* Job *
The answer must consist of every line below that holds the word "给我躺在那里".

[Opening Data shown section]

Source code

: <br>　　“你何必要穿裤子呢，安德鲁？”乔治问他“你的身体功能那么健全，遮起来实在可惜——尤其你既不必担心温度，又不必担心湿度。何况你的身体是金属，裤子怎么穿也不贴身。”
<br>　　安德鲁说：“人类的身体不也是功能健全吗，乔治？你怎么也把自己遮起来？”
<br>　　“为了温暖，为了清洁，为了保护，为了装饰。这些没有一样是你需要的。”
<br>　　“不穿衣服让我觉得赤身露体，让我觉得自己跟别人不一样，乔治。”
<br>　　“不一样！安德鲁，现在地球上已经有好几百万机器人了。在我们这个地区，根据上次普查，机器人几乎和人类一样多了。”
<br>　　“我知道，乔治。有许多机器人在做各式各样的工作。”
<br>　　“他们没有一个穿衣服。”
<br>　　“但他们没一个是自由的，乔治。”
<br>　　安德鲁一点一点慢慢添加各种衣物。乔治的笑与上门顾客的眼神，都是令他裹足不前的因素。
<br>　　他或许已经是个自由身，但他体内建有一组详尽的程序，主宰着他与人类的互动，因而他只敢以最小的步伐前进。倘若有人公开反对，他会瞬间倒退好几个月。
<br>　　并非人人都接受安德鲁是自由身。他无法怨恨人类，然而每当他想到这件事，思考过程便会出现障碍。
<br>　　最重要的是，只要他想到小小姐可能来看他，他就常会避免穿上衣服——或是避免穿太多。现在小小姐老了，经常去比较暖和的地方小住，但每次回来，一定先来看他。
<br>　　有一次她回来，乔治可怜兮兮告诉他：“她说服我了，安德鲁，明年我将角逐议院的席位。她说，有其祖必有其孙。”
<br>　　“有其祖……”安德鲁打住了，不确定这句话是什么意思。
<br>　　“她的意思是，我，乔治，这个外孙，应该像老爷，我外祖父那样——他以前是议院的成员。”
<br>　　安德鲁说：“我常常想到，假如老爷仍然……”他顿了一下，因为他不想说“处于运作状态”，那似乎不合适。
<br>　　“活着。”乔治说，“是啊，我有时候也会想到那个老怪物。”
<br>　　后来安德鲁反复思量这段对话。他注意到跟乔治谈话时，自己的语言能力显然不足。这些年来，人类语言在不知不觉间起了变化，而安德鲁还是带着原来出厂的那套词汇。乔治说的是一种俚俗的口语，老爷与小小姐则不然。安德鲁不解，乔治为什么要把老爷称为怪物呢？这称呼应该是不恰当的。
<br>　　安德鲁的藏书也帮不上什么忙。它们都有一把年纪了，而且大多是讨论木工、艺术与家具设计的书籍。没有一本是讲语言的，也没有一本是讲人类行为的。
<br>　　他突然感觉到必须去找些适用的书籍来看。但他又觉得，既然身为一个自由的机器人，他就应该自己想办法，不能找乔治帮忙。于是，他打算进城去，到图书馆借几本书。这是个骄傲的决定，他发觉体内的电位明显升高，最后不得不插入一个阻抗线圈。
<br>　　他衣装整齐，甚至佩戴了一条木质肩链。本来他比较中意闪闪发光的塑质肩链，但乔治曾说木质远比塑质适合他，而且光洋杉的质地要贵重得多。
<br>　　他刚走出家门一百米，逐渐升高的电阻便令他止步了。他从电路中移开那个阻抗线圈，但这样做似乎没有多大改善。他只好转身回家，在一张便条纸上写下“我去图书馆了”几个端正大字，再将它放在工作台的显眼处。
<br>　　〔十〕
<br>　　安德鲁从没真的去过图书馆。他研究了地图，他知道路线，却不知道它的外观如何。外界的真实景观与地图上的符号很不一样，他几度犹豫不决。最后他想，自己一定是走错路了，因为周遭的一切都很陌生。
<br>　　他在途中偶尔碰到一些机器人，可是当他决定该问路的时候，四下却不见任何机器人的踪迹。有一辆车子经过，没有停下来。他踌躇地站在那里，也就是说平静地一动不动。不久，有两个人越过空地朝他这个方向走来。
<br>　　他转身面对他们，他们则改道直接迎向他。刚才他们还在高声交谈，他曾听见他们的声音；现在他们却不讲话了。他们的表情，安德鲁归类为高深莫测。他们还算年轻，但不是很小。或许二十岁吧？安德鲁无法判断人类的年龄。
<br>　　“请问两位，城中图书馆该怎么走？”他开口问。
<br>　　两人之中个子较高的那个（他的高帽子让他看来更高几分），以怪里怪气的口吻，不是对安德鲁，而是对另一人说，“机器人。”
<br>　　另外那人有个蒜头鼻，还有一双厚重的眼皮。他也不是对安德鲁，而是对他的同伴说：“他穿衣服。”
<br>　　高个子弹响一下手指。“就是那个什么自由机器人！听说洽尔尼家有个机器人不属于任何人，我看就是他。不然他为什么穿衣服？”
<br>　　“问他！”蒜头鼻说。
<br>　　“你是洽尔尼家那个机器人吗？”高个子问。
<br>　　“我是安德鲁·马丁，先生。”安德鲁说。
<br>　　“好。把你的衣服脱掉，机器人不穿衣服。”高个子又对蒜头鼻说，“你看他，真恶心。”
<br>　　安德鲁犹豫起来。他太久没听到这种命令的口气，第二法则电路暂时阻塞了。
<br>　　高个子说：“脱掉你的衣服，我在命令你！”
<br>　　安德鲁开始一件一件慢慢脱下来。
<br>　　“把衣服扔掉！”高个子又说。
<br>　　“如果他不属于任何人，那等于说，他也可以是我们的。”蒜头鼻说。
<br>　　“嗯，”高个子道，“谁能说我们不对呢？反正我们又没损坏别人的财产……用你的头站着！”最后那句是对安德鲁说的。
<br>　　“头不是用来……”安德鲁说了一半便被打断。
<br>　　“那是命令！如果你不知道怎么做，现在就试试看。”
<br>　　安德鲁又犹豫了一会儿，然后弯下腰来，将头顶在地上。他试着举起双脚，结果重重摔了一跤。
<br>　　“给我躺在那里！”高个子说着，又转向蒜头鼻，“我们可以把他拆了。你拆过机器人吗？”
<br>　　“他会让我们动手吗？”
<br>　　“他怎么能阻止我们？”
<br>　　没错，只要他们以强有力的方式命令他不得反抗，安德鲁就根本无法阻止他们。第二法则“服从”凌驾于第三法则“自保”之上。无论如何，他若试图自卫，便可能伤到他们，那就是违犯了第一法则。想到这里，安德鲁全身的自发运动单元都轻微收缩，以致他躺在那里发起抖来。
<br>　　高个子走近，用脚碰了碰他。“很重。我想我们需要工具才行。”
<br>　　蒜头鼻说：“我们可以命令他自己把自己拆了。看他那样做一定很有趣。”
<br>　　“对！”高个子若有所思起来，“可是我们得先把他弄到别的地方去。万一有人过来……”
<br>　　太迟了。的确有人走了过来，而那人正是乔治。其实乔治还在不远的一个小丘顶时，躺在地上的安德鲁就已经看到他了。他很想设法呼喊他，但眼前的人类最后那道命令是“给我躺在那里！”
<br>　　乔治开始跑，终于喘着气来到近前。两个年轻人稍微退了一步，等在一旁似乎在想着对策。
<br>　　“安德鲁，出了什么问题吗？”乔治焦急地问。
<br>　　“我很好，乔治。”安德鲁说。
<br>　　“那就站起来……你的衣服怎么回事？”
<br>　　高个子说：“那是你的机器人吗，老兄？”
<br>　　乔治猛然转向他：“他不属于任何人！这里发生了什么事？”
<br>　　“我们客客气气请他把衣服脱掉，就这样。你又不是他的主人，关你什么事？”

[Closing Data shown section]

* Exercise result *
<br>　　“给我躺在那里！”高个子说着，又转向蒜头鼻，“我们可以把他拆了。你拆过机器人吗？”
<br>　　太迟了。的确有人走了过来，而那人正是乔治。其实乔治还在不远的一个小丘顶时，躺在地上的安德鲁就已经看到他了。他很想设法呼喊他，但眼前的人类最后那道命令是“给我躺在那里！”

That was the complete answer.